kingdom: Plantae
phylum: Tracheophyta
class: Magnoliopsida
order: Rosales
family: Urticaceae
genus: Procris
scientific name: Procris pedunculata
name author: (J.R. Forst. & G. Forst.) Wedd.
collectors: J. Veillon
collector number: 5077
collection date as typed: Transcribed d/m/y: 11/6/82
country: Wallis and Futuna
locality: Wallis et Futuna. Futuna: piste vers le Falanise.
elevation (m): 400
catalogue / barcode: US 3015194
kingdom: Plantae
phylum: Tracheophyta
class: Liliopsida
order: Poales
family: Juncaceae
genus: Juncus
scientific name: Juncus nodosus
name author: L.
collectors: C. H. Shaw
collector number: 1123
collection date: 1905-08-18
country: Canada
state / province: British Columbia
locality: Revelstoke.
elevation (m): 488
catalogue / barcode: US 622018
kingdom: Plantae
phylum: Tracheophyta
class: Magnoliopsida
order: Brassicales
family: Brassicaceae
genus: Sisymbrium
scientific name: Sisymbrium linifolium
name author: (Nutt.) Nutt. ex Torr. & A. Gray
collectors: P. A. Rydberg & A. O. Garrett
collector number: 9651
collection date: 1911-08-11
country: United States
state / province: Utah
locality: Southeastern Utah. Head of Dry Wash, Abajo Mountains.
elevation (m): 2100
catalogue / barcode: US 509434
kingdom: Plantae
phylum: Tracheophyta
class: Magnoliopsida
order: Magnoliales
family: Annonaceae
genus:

*-*-*

» THE PROBLEM
Retype word for word everything from the line containing "collectors: P. A. Rydberg & A. O. Garrett" down to the last line of the items.

» RESPONSE FOR THIS EXERCISE
collectors: P. A. Rydberg & A. O. Garrett
collector number: 9651
collection date: 1911-08-11
country: United States
state / province: Utah
locality: Southeastern Utah. Head of Dry Wash, Abajo Mountains.
elevation (m): 2100
catalogue / barcode: US 509434
kingdom: Plantae
phylum: Tracheophyta
class: Magnoliopsida
order: Magnoliales
family: Annonaceae
genus:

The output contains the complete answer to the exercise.